■ **Task**:
Copy each line of text in the data word for word, keeping the original line breaks.

■ **Dataset items**:
○ ○ ○ ○
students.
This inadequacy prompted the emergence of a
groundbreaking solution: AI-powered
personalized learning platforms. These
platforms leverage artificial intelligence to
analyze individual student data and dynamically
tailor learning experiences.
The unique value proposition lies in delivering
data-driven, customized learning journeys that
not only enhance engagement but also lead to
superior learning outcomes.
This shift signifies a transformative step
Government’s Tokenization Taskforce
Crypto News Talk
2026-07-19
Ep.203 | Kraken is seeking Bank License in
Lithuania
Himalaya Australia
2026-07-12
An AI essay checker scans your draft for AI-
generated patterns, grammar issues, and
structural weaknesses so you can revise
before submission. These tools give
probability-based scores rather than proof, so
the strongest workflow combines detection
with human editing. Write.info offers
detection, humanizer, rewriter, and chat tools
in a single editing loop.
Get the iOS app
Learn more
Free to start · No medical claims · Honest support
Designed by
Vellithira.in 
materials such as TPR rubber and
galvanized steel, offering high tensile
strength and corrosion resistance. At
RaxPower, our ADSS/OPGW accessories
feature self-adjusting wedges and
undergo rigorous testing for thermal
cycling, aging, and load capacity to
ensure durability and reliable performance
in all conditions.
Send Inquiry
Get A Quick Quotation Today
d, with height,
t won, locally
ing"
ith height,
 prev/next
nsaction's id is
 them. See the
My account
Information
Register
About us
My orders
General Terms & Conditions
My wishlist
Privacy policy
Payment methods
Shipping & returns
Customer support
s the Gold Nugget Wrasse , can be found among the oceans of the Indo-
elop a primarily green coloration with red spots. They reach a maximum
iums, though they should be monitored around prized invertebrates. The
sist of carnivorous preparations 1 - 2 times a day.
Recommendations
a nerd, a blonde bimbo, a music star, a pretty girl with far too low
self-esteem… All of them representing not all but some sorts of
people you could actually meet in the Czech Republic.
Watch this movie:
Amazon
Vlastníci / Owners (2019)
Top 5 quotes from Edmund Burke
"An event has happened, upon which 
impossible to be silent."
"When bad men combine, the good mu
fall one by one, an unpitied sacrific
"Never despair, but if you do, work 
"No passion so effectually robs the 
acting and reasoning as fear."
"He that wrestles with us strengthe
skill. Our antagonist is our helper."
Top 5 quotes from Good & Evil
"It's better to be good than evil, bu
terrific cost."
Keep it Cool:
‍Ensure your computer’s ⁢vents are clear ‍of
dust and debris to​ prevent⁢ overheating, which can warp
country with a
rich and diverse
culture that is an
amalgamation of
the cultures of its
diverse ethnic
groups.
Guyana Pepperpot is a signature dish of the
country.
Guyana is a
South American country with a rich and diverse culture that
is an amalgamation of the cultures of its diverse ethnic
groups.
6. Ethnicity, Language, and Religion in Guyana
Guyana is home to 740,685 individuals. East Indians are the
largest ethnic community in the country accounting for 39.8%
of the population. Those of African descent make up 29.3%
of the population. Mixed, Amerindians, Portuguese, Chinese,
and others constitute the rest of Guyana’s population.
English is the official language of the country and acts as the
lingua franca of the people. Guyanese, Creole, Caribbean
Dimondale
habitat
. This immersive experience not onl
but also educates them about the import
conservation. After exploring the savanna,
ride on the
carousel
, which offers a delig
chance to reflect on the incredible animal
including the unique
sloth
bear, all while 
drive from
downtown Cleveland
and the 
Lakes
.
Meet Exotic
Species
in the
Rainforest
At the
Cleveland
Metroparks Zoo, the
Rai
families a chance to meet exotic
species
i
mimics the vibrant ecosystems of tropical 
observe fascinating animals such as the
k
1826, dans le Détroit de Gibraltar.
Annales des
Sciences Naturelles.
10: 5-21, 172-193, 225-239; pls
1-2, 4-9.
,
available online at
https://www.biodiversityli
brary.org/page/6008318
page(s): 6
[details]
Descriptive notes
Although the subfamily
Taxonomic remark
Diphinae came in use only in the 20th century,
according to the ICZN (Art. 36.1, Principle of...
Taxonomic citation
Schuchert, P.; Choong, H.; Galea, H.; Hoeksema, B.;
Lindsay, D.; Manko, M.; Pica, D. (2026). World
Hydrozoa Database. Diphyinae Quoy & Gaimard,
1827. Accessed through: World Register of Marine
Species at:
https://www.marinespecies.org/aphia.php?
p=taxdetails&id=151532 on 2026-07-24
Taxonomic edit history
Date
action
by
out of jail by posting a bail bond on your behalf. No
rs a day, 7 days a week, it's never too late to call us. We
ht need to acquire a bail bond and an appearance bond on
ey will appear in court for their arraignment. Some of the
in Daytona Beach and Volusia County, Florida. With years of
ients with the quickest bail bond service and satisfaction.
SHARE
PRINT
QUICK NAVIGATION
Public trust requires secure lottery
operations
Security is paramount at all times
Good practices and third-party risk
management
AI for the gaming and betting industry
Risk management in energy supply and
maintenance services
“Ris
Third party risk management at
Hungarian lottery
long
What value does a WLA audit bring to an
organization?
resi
○ ○ ○ ○
■ **Reply to the task**:
students.
This inadequacy prompted the emergence of a
groundbreaking solution: AI-powered
personalized learning platforms. These
platforms leverage artificial intelligence to
analyze individual student data and dynamically
tailor learning experiences.
The unique value proposition lies in delivering
data-driven, customized learning journeys that
not only enhance engagement but also lead to
superior learning outcomes.
This shift signifies a transformative step
Government’s Tokenization Taskforce
Crypto News Talk
2026-07-19
Ep.203 | Kraken is seeking Bank License in
Lithuania
Himalaya Australia
2026-07-12
An AI essay checker scans your draft for AI-
generated patterns, grammar issues, and
structural weaknesses so you can revise
before submission. These tools give
probability-based scores rather than proof, so
the strongest workflow combines detection
with human editing. Write.info offers
detection, humanizer, rewriter, and chat tools
in a single editing loop.
Get the iOS app
Learn more
Free to start · No medical claims · Honest support
Designed by
Vellithira.in 
materials such as TPR rubber and
galvanized steel, offering high tensile
strength and corrosion resistance. At
RaxPower, our ADSS/OPGW accessories
feature self-adjusting wedges and
undergo rigorous testing for thermal
cycling, aging, and load capacity to
ensure durability and reliable performance
in all conditions.
Send Inquiry
Get A Quick Quotation Today
d, with height,
t won, locally
ing"
ith height,
 prev/next
nsaction's id is
 them. See the
My account
Information
Register
About us
My orders
General Terms & Conditions
My wishlist
Privacy policy
Payment methods
Shipping & returns
Customer support
s the Gold Nugget Wrasse , can be found among the oceans of the Indo-
elop a primarily green coloration with red spots. They reach a maximum
iums, though they should be monitored around prized invertebrates. The
sist of carnivorous preparations 1 - 2 times a day.
Recommendations
a nerd, a blonde bimbo, a music star, a pretty girl with far too low
self-esteem… All of them representing not all but some sorts of
people you could actually meet in the Czech Republic.
Watch this movie:
Amazon
Vlastníci / Owners (2019)
Top 5 quotes from Edmund Burke
"An event has happened, upon which 
impossible to be silent."
"When bad men combine, the good mu
fall one by one, an unpitied sacrific
"Never despair, but if you do, work 
"No passion so effectually robs the 
acting and reasoning as fear."
"He that wrestles with us strengthe
skill. Our antagonist is our helper."
Top 5 quotes from Good & Evil
"It's better to be good than evil, bu
terrific cost."
Keep it Cool:
‍Ensure your computer’s ⁢vents are clear ‍of
dust and debris to​ prevent⁢ overheating, which can warp
country with a
rich and diverse
culture that is an
amalgamation of
the cultures of its
diverse ethnic
groups.
Guyana Pepperpot is a signature dish of the
country.
Guyana is a
South American country with a rich and diverse culture that
is an amalgamation of the cultures of its diverse ethnic
groups.
6. Ethnicity, Language, and Religion in Guyana
Guyana is home to 740,685 individuals. East Indians are the
largest ethnic community in the country accounting for 39.8%
of the population. Those of African descent make up 29.3%
of the population. Mixed, Amerindians, Portuguese, Chinese,
and others constitute the rest of Guyana’s population.
English is the official language of the country and acts as the
lingua franca of the people. Guyanese, Creole, Caribbean
Dimondale
habitat
. This immersive experience not onl
but also educates them about the import
conservation. After exploring the savanna,
ride on the
carousel
, which offers a delig
chance to reflect on the incredible animal
including the unique
sloth
bear, all while 
drive from
downtown Cleveland
and the 
Lakes
.
Meet Exotic
Species
in the
Rainforest
At the
Cleveland
Metroparks Zoo, the
Rai
families a chance to meet exotic
species
i
mimics the vibrant ecosystems of tropical 
observe fascinating animals such as the
k
1826, dans le Détroit de Gibraltar.
Annales des
Sciences Naturelles.
10: 5-21, 172-193, 225-239; pls
1-2, 4-9.
,
available online at
https://www.biodiversityli
brary.org/page/6008318
page(s): 6
[details]
Descriptive notes
Although the subfamily
Taxonomic remark
Diphinae came in use only in the 20th century,
according to the ICZN (Art. 36.1, Principle of...
Taxonomic citation
Schuchert, P.; Choong, H.; Galea, H.; Hoeksema, B.;
Lindsay, D.; Manko, M.; Pica, D. (2026). World
Hydrozoa Database. Diphyinae Quoy & Gaimard,
1827. Accessed through: World Register of Marine
Species at:
https://www.marinespecies.org/aphia.php?
p=taxdetails&id=151532 on 2026-07-24
Taxonomic edit history
Date
action
by
out of jail by posting a bail bond on your behalf. No
rs a day, 7 days a week, it's never too late to call us. We
ht need to acquire a bail bond and an appearance bond on
ey will appear in court for their arraignment. Some of the
in Daytona Beach and Volusia County, Florida. With years of
ients with the quickest bail bond service and satisfaction.
SHARE
PRINT
QUICK NAVIGATION
Public trust requires secure lottery
operations
Security is paramount at all times
Good practices and third-party risk
management
AI for the gaming and betting industry
Risk management in energy supply and
maintenance services
“Ris
Third party risk management at
Hungarian lottery
long
What value does a WLA audit bring to an
organization?
resi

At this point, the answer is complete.